There are some upsides to the dust, though. For one, it can help fertilize the Amazon rainforest by transporting minerals such as iron and phosphorus, research shows. The sunsets can also be spectacular if enough dust stays aloft because it scatters blue light, leaving more dazzling oranges and reds, according to the National Weather Service.
For those living in hurricane-prone areas, the dust also holds another benefit. The plumes — and the dry Saharan air that transports them — make it hard for storms to form. Hurricanes are born from moist air and draw power from the ocean itself. But the arid air cuts off would-be storms' fuel and shrivels thunderstorms that are the building blocks of tropical systems.
The central Atlantic is particularly susceptible to the impacts of Saharan dust. That stretch of ocean, which meteorologists call the main development region, is where some of history's worst hurricanes have spun up. Yet it's typically quiet early in hurricane season, which begins on June 1, thanks in part to the dry air.

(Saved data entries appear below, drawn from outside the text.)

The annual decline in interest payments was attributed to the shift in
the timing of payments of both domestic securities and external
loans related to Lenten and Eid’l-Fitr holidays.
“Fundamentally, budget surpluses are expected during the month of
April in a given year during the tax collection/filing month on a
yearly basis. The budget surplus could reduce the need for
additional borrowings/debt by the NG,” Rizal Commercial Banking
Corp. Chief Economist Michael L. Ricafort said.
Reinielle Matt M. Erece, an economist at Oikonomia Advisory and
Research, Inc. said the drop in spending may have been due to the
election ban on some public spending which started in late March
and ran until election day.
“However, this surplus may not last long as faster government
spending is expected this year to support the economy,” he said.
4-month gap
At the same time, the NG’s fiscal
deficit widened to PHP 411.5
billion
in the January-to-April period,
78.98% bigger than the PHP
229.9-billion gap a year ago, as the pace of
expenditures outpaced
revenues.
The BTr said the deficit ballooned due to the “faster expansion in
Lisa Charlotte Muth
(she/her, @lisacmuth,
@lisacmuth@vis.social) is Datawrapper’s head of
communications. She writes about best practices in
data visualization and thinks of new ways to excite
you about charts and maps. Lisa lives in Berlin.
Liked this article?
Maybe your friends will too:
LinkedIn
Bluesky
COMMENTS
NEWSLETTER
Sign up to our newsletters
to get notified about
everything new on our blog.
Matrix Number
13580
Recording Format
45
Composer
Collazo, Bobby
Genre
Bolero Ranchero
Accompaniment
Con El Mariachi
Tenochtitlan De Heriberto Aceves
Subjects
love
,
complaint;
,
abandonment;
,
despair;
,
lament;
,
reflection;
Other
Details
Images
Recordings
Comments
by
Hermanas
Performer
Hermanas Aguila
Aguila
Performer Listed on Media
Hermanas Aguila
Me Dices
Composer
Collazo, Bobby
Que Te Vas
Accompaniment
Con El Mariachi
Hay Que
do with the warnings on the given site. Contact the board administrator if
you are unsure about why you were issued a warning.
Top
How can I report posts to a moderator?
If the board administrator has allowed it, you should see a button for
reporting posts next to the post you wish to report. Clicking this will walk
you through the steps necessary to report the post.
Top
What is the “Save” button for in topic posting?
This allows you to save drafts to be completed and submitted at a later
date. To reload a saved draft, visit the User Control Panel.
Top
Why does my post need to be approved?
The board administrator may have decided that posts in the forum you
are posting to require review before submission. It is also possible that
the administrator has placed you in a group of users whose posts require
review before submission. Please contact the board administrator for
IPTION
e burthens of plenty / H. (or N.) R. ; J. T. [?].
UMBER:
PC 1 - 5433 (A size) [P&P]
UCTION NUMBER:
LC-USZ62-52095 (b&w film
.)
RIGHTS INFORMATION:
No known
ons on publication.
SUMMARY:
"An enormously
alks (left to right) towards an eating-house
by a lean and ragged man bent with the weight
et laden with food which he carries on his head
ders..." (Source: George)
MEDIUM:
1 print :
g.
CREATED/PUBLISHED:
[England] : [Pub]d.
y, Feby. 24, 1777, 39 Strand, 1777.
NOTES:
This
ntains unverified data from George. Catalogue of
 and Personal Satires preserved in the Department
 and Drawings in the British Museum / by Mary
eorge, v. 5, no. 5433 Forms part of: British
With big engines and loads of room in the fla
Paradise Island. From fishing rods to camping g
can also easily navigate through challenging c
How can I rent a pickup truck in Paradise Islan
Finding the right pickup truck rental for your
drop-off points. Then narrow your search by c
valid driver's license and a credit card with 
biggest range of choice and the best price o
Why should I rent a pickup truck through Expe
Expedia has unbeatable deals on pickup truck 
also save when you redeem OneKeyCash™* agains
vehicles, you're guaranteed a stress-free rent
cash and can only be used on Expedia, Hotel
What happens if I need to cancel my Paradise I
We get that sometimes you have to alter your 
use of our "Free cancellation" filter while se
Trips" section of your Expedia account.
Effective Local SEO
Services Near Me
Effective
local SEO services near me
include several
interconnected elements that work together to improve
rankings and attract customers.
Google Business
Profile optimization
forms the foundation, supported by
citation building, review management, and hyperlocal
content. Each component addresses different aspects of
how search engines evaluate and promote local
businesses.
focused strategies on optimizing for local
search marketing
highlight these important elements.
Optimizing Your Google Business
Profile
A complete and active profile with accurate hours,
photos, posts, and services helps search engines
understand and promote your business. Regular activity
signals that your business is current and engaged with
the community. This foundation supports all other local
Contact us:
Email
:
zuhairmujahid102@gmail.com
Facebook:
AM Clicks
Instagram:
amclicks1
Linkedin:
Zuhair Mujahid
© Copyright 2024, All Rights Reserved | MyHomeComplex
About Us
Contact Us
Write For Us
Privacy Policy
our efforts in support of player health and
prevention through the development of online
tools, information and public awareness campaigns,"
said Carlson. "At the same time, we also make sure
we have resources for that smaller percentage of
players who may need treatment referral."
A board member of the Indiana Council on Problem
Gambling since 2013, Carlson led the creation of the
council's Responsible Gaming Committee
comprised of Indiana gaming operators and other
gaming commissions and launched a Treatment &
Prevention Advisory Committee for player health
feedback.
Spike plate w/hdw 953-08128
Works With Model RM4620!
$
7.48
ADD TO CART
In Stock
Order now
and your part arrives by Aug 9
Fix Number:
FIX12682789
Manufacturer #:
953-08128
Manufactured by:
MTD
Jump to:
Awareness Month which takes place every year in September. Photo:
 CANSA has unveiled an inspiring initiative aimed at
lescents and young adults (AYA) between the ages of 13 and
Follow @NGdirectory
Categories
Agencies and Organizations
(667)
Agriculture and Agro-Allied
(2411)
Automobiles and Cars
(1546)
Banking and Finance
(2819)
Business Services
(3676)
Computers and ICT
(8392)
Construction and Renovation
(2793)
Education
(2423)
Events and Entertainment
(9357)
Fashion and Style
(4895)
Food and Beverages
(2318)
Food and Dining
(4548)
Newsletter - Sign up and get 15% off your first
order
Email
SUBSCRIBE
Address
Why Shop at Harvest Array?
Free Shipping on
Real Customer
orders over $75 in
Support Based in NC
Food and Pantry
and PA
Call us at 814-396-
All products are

Saharan dust eruptions can come every three to five days and typically peak in June to mid-August, according to NOAA. Even so, some storms find gaps in the dust and manage to tap into the warm Atlantic water and burst onto the scene. That happened a year ago when Hurricane Beryl, which killed at least 69 people, formed in late June and became the earliest storm to reach Category 5 strength in the Atlantic. Once the dust starts to die down in mid-August, the main development region becomes much more conducive to spinning up monster storms.
At this time of year, storms in the Atlantic tend to cluster around the shores of North America and the western Caribbean Sea. The US National Hurricane Center is tracking a potential storm that may grow out of a weather front off the coast of South Carolina in the coming week. The odds of it forming into a tropical system remain low, though. For now, the brakes are on across the central Atlantic as the 750-mile-wide plume pulses across the hemisphere.
'It is pretty impressive,' Alex DaSilva, a meteorologist with commercial forecaster AccuWeather Inc., said of the dust. 'It is the strongest one of the year so far.'
The dust is a sign summer is arriving in North America, and it comes as another harbinger of seasonal change has also arrived — Canadian smoke. While the dust will impact the Southeast, smoke from massive Canadian wildfires has drifted across the US border, leading to air quality alerts in Wisconsin, Minnesota and parts of Michigan.
The clouds of smoke high in the atmosphere have also reached the US East Coast, according to FireSmoke.ca, a Canadian academic and government website. By this coming weekend, the mainland US will be bracketed by smoke to the north, dust to the south and thunderstorms stuck in the middle.